> Set of tasks:
1. In the essay about artists and change, how long was each response at Hyperallergic's Art after Trump event?
2. Please switch "pencil" to "pen" in the stretch of the essay about artists and change from "I’m going to" through "desperately needed now?".
3. Proceed with the essay about artists and change, picking up after its final sentence.

> Excerpt provided:
What Are Artists To Do Now?

by Ariane Roesch January 17, 2017

Polar Bears

I’m going to start 2017 with a confession: I have lost my faith in art. With everything that’s going on, putting a pencil to paper, or a brush stroke on a canvas—or whatever your medium—seems like a frivolous activity. Why create something in the reclusiveness of your studio only to then show it in the sanctity of art spaces to other like-minded people? How is that creating the change that is so desperately needed now?

This idea of “desperate change” or “making an impact” seems to be filling the air inside of my own personal echo chamber. We all need to “take a stance,” “rise up,” and be “agents of change.” We need to end hunger, work against climate change, and stop the massacre that is happening in the Middle East. So let’s make a collage! Let’s take some National Geographic magazines and glue a bunch of polar bears on a lonely iceberg drifting in the ocean—maybe that will get everyone’s attention when it is shown at the hip XYZ gallery space that calls itself “progressive” and holds a group growl at the opening in honor of the polar bears. The real impact will happen when it actually sells. At $300, it will put $150 in my pocket, enough to buy more National Geographic magazines and glue because there seems to be a market for this polar bear stuff.

But enough with the attitude: ours is a real predicament: What are artists to do now? What weapons do we have in our arsenal that can initiate change? Others are searching for it: Hyperallergic held Art after Trump, a two-day event of two-minute responses. You can read some of them here. Pratt held a post-election artist discussion where one of the prompts was “Is art capable of contributing to the immediate, tangible change that we are now even more aware is so urgently needed?”

The butterfly effect refers to the idea that small changes can have a big, outwardly resonating impact. We shouldn’t be thinking of a linear cause and effect, because sometimes you can’t trace everything back to one or two simple decisions. But the complex mixing and sums of our everyday decisions do matter—collectively they have the power to alter the shape of things to come.

Yes, we should sign petitions, we should gather at city buildings in protest, but we shouldn’t let our lust for instant gratification get the best of us. The pursuit of change can be frustrating, and there will be setbacks. But with each small change we commit to in our daily lives we must believe that we are altering the course of the future—if not for us then for generations to follow.

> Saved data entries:

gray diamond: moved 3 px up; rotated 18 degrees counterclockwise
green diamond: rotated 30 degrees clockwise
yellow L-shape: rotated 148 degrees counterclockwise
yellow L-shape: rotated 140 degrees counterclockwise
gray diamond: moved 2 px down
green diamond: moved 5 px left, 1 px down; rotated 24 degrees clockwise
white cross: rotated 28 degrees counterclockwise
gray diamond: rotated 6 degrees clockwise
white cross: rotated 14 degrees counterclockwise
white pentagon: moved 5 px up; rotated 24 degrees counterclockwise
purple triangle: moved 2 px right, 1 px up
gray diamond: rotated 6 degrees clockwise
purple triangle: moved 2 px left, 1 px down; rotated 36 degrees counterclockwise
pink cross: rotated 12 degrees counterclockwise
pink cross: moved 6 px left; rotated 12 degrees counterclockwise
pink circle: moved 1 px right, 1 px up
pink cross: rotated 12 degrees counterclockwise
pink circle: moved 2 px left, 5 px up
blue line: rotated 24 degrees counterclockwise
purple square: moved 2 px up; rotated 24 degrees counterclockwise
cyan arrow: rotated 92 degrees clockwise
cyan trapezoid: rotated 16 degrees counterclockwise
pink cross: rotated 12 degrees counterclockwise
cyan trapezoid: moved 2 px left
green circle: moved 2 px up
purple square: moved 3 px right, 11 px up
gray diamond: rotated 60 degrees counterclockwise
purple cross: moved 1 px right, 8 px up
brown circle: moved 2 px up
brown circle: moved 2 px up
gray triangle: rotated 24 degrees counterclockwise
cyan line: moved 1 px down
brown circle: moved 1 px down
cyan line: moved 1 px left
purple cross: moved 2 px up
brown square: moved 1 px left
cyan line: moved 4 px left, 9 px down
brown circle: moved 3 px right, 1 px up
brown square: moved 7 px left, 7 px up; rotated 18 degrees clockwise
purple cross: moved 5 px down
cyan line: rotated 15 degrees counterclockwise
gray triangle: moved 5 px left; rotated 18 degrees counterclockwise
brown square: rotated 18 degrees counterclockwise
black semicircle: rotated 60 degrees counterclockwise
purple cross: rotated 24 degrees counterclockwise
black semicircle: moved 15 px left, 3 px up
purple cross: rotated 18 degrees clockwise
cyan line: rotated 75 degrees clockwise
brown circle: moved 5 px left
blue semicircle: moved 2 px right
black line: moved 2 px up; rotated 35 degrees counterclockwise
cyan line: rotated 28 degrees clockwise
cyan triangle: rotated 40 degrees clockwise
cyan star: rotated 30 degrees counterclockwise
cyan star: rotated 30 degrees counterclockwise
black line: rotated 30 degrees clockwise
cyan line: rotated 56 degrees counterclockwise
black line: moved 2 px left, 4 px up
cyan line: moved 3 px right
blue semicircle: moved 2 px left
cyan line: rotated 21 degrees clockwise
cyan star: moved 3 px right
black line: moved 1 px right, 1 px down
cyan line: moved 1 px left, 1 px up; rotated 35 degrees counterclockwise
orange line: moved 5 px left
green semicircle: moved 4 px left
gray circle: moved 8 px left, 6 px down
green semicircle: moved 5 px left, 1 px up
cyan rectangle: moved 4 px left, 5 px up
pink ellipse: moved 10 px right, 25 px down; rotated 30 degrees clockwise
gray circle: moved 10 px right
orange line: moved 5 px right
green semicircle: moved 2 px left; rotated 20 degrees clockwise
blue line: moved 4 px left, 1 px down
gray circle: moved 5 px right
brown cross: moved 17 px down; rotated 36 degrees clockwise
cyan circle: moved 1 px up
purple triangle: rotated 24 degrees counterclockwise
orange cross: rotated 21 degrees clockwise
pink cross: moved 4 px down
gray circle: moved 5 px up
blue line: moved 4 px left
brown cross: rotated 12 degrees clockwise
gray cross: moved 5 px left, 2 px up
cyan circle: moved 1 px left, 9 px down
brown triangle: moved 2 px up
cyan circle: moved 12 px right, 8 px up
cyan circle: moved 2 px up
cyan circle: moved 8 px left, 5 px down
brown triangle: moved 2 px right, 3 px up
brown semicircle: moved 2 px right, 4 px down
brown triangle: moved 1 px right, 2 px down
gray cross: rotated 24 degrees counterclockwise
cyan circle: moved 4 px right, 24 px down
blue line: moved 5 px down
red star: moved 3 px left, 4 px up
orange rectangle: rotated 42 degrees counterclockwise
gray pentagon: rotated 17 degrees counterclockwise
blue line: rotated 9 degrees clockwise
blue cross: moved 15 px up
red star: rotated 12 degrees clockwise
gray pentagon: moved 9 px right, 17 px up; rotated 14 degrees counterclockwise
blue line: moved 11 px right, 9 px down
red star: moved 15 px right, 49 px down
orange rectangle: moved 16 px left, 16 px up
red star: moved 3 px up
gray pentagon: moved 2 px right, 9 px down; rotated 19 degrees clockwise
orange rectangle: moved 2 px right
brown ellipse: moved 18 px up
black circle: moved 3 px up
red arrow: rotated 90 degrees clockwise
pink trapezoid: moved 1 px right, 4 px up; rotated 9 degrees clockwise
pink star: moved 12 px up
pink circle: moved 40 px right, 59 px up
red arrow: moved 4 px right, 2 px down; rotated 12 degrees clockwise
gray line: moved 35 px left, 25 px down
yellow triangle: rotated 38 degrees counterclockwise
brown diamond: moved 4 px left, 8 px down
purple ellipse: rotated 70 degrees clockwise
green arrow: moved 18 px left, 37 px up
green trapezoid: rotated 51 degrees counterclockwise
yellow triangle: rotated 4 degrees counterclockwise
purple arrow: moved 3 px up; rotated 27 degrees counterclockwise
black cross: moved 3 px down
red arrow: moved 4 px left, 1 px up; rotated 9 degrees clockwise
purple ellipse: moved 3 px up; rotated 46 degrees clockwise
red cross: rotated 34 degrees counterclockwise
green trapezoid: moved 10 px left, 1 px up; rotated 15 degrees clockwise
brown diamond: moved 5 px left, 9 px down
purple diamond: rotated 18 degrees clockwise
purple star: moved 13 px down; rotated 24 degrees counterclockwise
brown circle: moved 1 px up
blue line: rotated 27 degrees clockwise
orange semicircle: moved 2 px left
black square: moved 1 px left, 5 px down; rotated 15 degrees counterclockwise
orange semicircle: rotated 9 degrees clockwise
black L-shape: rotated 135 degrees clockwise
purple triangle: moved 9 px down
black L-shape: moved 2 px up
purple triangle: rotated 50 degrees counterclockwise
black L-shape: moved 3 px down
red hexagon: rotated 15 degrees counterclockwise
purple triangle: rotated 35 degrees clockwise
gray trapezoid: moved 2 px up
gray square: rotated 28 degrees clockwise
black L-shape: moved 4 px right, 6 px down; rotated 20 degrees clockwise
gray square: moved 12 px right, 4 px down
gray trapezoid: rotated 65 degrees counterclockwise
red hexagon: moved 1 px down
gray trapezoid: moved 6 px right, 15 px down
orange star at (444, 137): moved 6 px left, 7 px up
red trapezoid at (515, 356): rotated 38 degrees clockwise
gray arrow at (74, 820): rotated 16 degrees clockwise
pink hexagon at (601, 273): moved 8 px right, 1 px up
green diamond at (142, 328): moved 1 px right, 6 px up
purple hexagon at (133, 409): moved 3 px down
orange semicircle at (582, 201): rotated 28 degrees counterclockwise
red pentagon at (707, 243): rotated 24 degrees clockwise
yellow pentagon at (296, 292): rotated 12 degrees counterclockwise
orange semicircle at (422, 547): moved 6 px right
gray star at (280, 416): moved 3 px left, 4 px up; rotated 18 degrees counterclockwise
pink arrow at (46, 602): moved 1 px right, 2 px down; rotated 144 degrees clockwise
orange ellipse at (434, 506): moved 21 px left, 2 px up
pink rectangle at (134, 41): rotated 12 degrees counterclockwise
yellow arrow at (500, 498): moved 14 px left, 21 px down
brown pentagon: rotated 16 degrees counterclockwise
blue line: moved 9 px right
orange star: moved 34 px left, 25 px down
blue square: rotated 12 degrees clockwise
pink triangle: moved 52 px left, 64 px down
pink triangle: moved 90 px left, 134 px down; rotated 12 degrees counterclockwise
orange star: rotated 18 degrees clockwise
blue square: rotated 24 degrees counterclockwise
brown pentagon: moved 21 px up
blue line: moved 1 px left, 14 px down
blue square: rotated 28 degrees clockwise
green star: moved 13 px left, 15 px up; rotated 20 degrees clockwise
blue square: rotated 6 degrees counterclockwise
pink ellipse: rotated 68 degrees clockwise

> Expected results:
1. Each response was two minutes long.

2.
I’m going to start 2017 with a confession: I have lost my faith in art. With everything that’s going on, putting a pen to paper, or a brush stroke on a canvas—or whatever your medium—seems like a frivolous activity. Why create something in the reclusiveness of your studio only to then show it in the sanctity of art spaces to other like-minded people? How is that creating the change that is so desperately needed now?

3.
So how am I going to regain my faith in art and the art world in 2017? Through a small but consistent and ongoing gesture: by being present. No grandiose actions are needed. There will be change slowly bubbling up to the surface—the only thing constant is change—and I want to be there when it happens. Someone somewhere will do something or make something great. I want to be in the front row to applaud it: art needs (and often deserves) feeback and an audience. The sign at a middle school in my neighborhood reads “80% of life is just showing up” and this will be my motto for the New Year. We have to show up because it’s too simple to just say ‘screw it’, and the populist forces who want art to go away would love it if we all just stopped showing up.

Go See Some Art

As you can see from Glasstire’s event listings, there are lots of things happening all over this state. “GO SEE SOME ART” is what we say every week at the end of our Top 5 countdown video. Since I work at Glasstire, and probably because of it, I have to say I’ve never paid a lot of attention to the phrase—it’s just the gimmicky quip we say smilingly into the camera, or put on our promotional koozies. But those four simple words might be the key to regaining our faith in art and in this crazy world.

Support your local art scene—the people and spaces that encourage conversation. Attend an opening. Maybe bring a friend who has never been. Be there for an artist nervously talking about their work. And if you like their work, tell them! Stay curious. Cram into theaters and lecture halls, into row houses and warehouses to listen to someone discuss something new with conviction. And if you can, make genuine art that matters to you—not to the gallerists or collectors or grant reviewers. And have some fun while you’re at it. I think we all need a good laugh.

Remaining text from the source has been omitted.